In the 1740s it was a very different place. The wagonway had wooden rails, and the Long Benton colliery and its neighbours ran an endless procession of horse-drawn wagons on them, taking the coal down to the staithes at the river’s edge. The spires of Newcastle may have been visible through the clouds of coal dust and smoke, but they represented a distant, unattainable world.
Nearly all collieries provided housing for the underground workers, and the Huttons presumably lived in such a dwelling. Long gone now, the miners’ cottages were packed in tightly, in rows as close to the pit mouth as could be managed. They were drab and uniform; two rooms was usual, with an extra chamber in the roof. Quite a few had gardens for vegetables, or even a pig or cow, or some hens. The tradition on the Great Northern coalfield – at least later – was for growing prize leeks.
The pit villages were isolated physically and socially. It was an unusual environment, supporting an unusual kind of work. The miners made a close-knit world, with massive revelry at weddings and christenings (and any other excuse): roaring bagpipes and roaring men; hilarious, vulgar, open-hearted.
Middle-class visitors typically found the miners and their families shocking, barbarous, uncivilised.

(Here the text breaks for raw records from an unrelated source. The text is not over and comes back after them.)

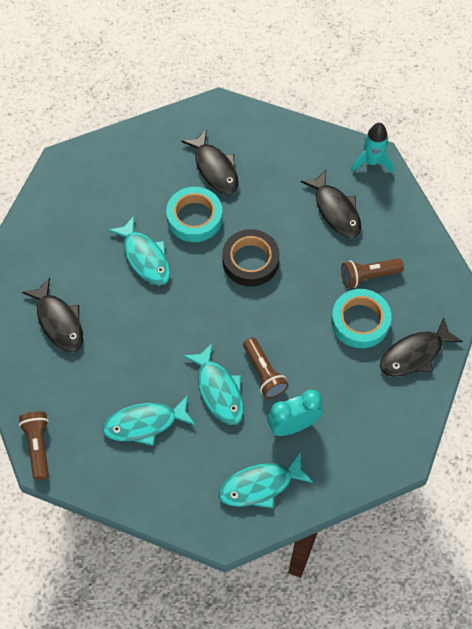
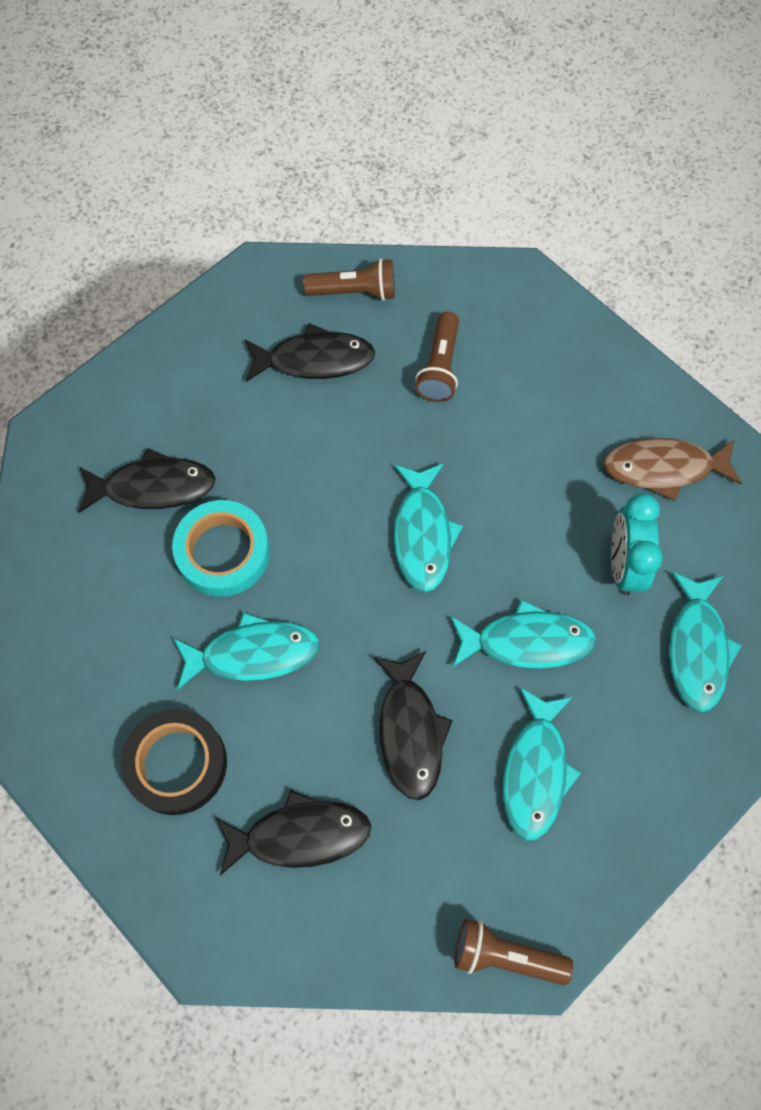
camera: 65 degrees left, 5 degrees up
black tape [222,229,280,287] -> black tape moved to [121,709,227,815]
brown flashlight [243,338,289,399] -> brown flashlight moved to [303,258,395,301]
turquoise tape [331,289,391,348] -> none
turquoise rocket [351,123,393,173] -> none
black fish [380,317,463,377] -> black fish moved to [373,651,453,800]
none -> turquoise fish [394,463,463,592]
none -> brown fish [603,438,742,501]

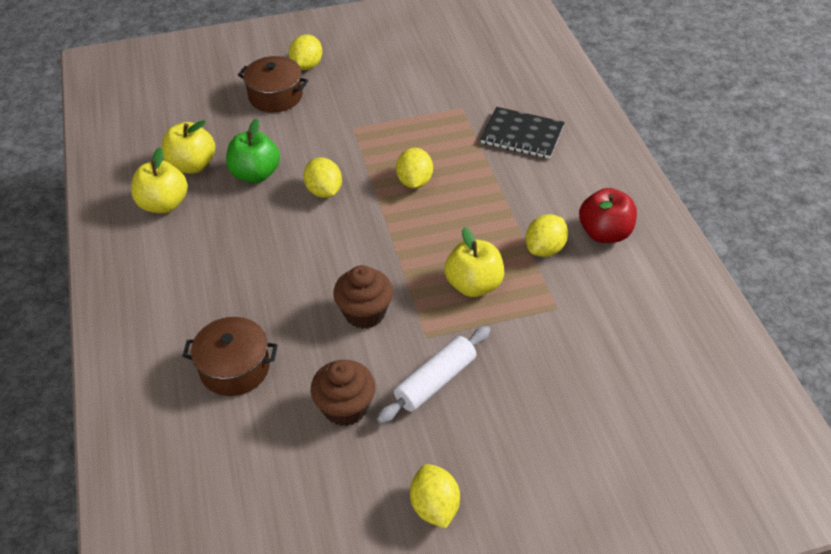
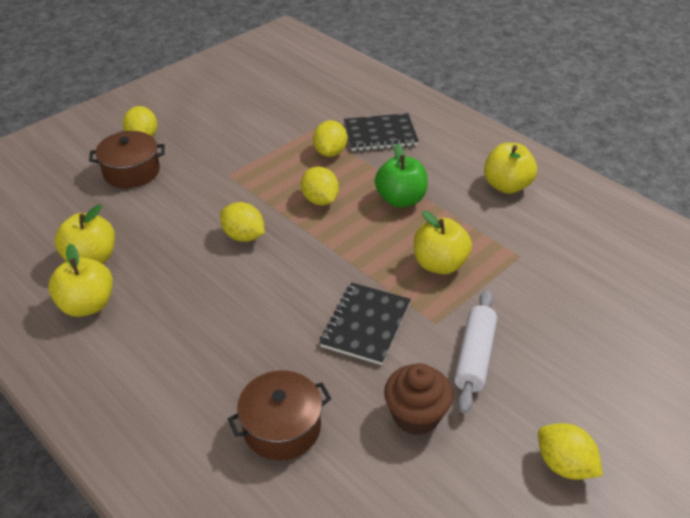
camera: 30 degrees left, 5 degrees down
green apple [226,119,280,183] -> green apple moved to [375,144,428,208]
brown cupcake [333,265,393,329] -> black notebook [320,283,411,365]
yellow lemon [526,214,568,257] -> yellow lemon moved to [313,120,347,157]
red apple [579,188,637,243] -> yellow apple [484,143,537,194]

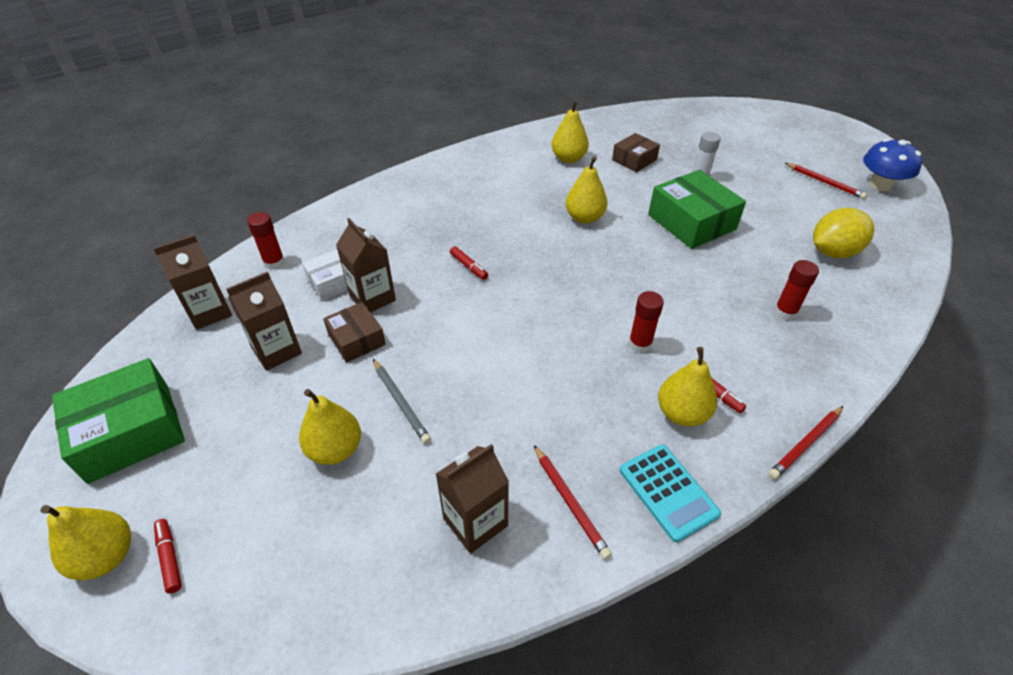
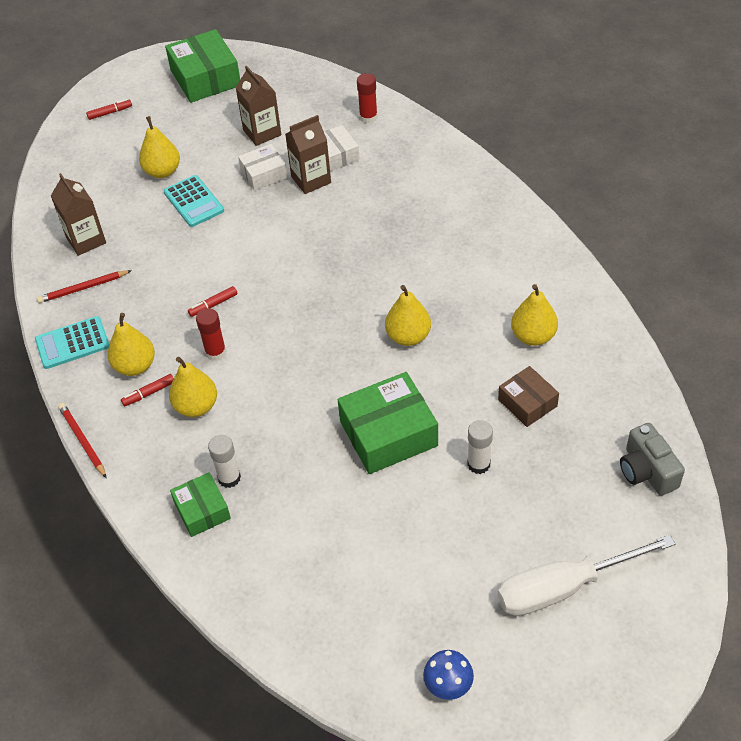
camera: 100 degrees right, 5 degrees up
yellow pear [40,505,131,580] -> yellow pear moved to [169,357,217,417]
brown carton [153,235,232,330] -> none
brown box [323,302,386,363] -> white box [238,144,288,191]
grey pencil [373,359,431,444] -> turquoise calculator [163,175,224,227]
red marker [450,246,488,280] -> red marker moved to [188,286,238,317]
red glue stick [774,260,819,320] -> white glue stick [208,435,241,488]
red pencil [785,163,867,199] -> none
yellow lemon [813,208,874,258] -> none
blue mushroom [863,139,923,191] -> blue mushroom [423,650,474,700], size x0.66
none -> green box [170,472,231,537]
none -> white screwdriver [497,535,675,616]
none -> grey camera [620,423,685,496]

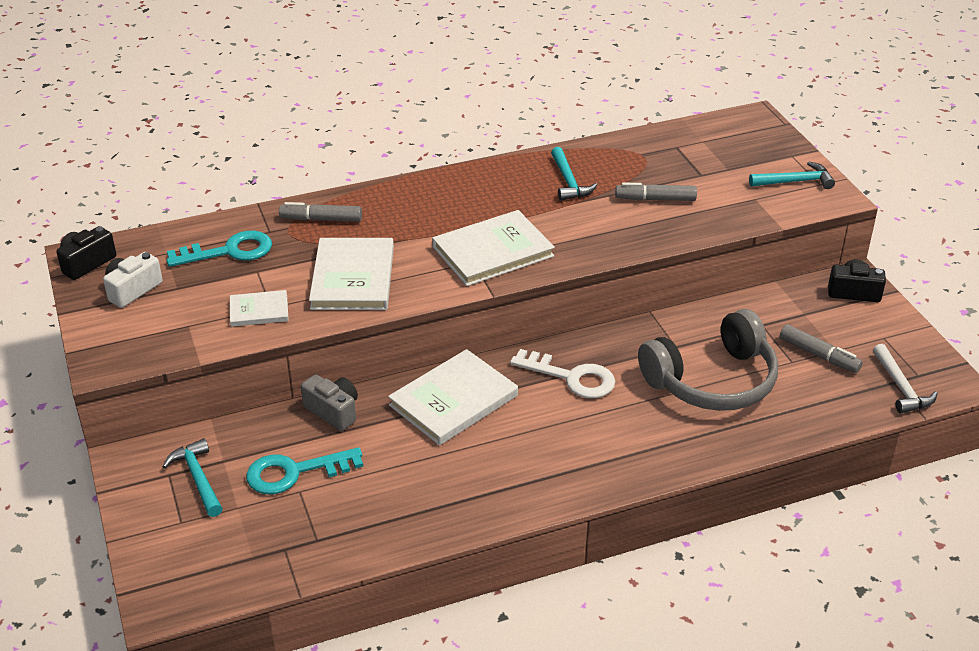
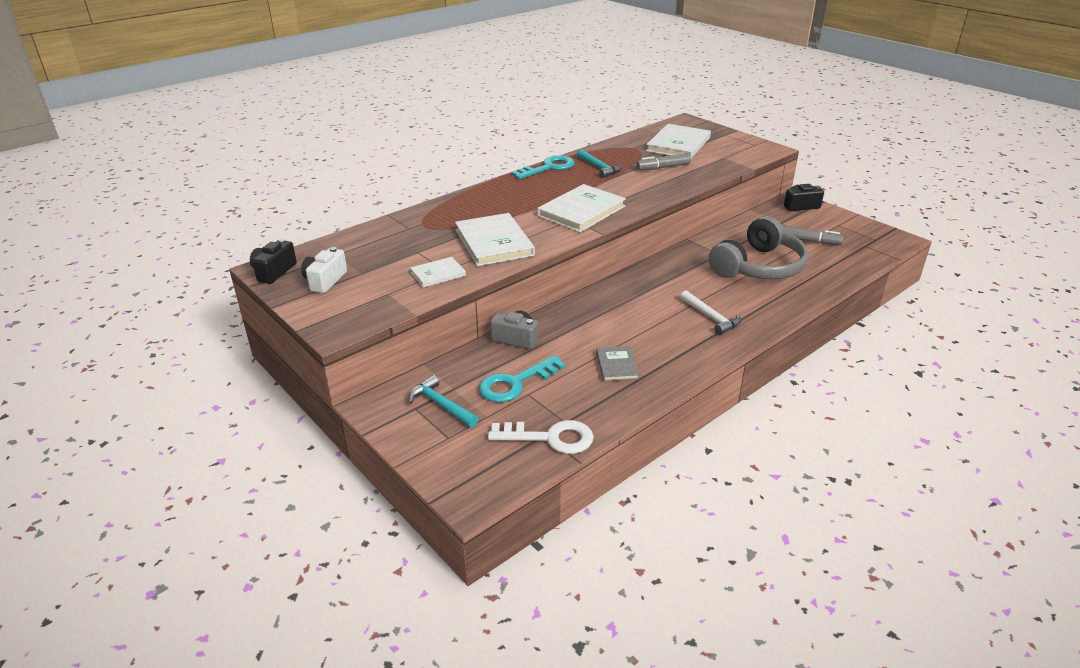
camera: 20 degrees left, 5 degrees down
turquoise key [167,231,272,267] -> turquoise key moved to [512,155,575,179]
grey marker [279,202,362,222] -> none
white book [388,349,518,445] -> white book moved to [646,124,711,159]
white key [510,349,615,398] -> white key moved to [488,420,594,454]
turquoise hammer [749,161,835,189] -> none
white hammer [873,344,937,413] -> white hammer moved to [680,291,741,335]
none -> grey book [596,346,639,381]

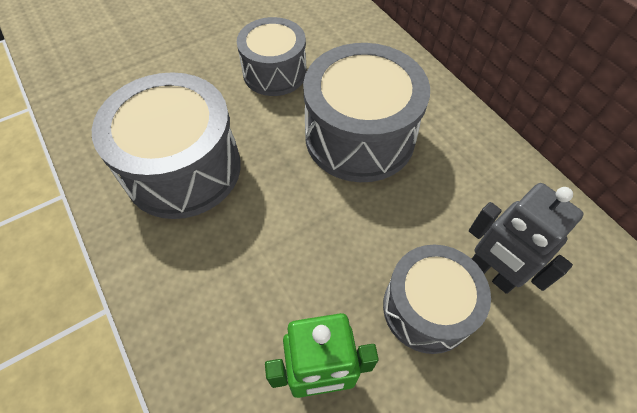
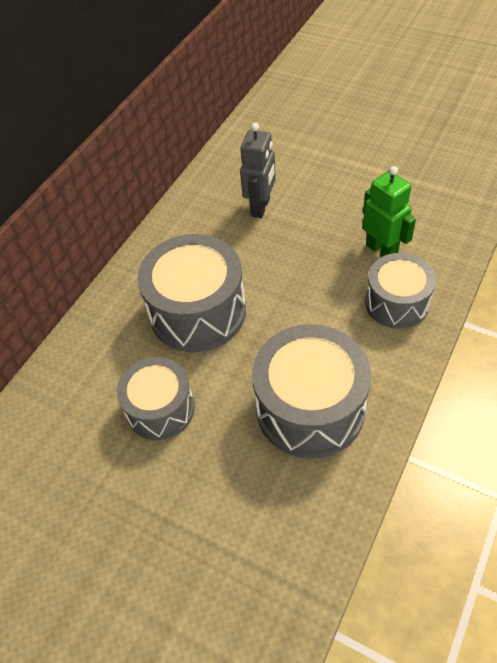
camera: 115 degrees left, 5 degrees down
grey drum [383,245,491,354] -> grey drum moved to [365,253,436,329]

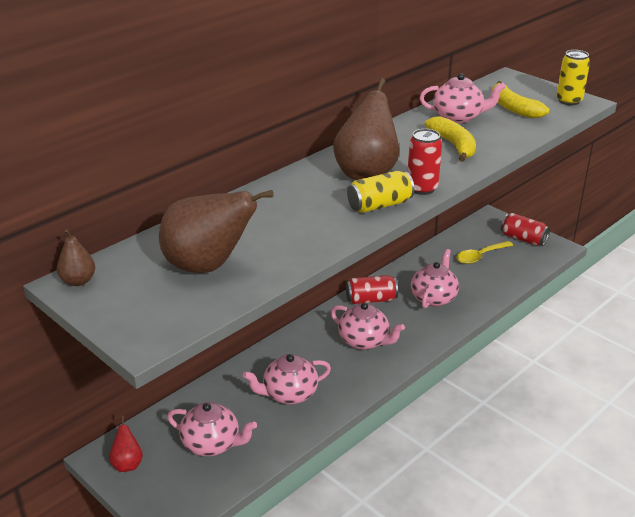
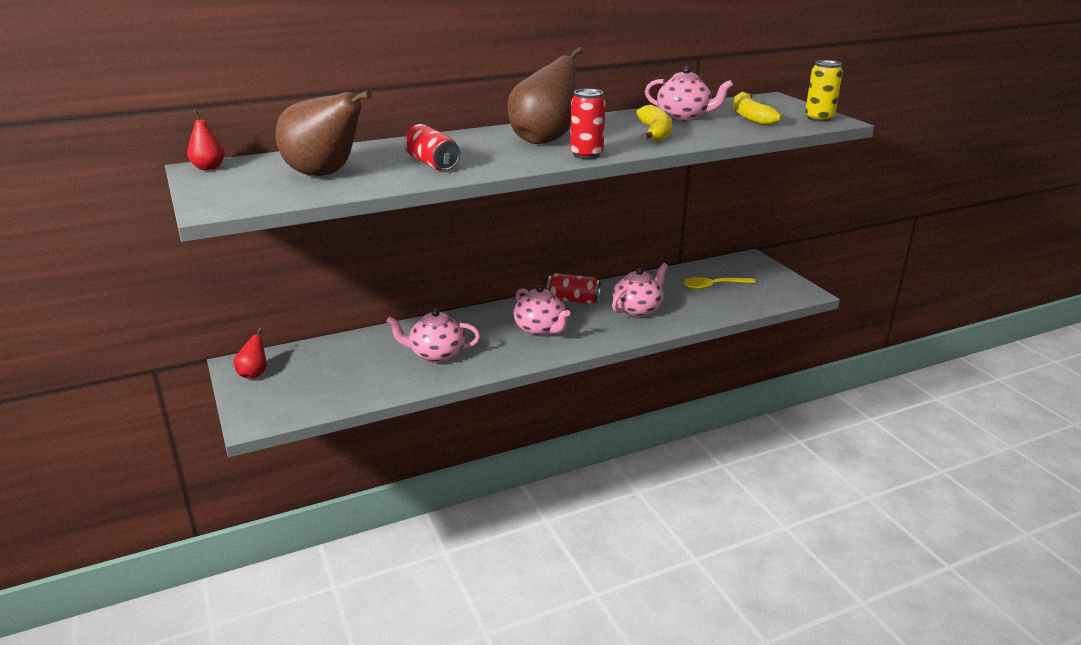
camera: 20 degrees right, 5 degrees down
brown pear [57,229,95,286] -> red pear [187,110,225,170]
pink teapot [167,402,257,456] -> none
yellow can [347,171,415,213] -> none
red can [501,213,550,246] -> red can moved to [404,124,460,171]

Translated, that probably means miners’ pubs were noisy, their homes not absolutely spotless, and their knowledge of scripture of a slightly less than prizewinning standard. The miners’ world may have been rough and simple; squalid it was not.
They were proud of their appearance. Like sailors, you could tell the miners anywhere by their clothes: checked shirts, jackets and trousers with a red tie and grey knitted stockings. Long hair in a pigtail. And of course the pall of coal dust, almost impossible to wash out completely. Rings of it circled their eyes, and it made the cuts and abrasions of underground work heal into distinctive blue scars.
Charles Hutton would remember his stepfather Francis Frame as a kind man. But he was not Lord Ravenscroft’s land steward, nor anything like it, and there was no avoiding the fact that the family’s expectations had fallen. There had probably never been any question about what work the boys would go into, but if there had been hopes of climbing the ladder to become viewers and overmen they probably now hoped for nothing more than the status of plain coal hewers.
And by the age of six, or certainly by the age of eight, little Charles was old enough to start work. One report says he spent some time operating a trapdoor in the pits. For a miner’s lad this was typical entry-level work, done by the youngest boys. Different areas of the pit were isolated from each other by trapdoors, usually kept shut to make sure the air flowed where it was supposed to and reduce the risk of gas build-up and explosion. Each trap had a boy to pull the cord that opened it, and shut it again after men or coals had passed. Boring but crucial work; mines blew to smithereens if a trapper lad fell asleep on the job and let the bad air reach the candles. Solitude, silence and darkness worse than any prison. You learned not to fear the dark.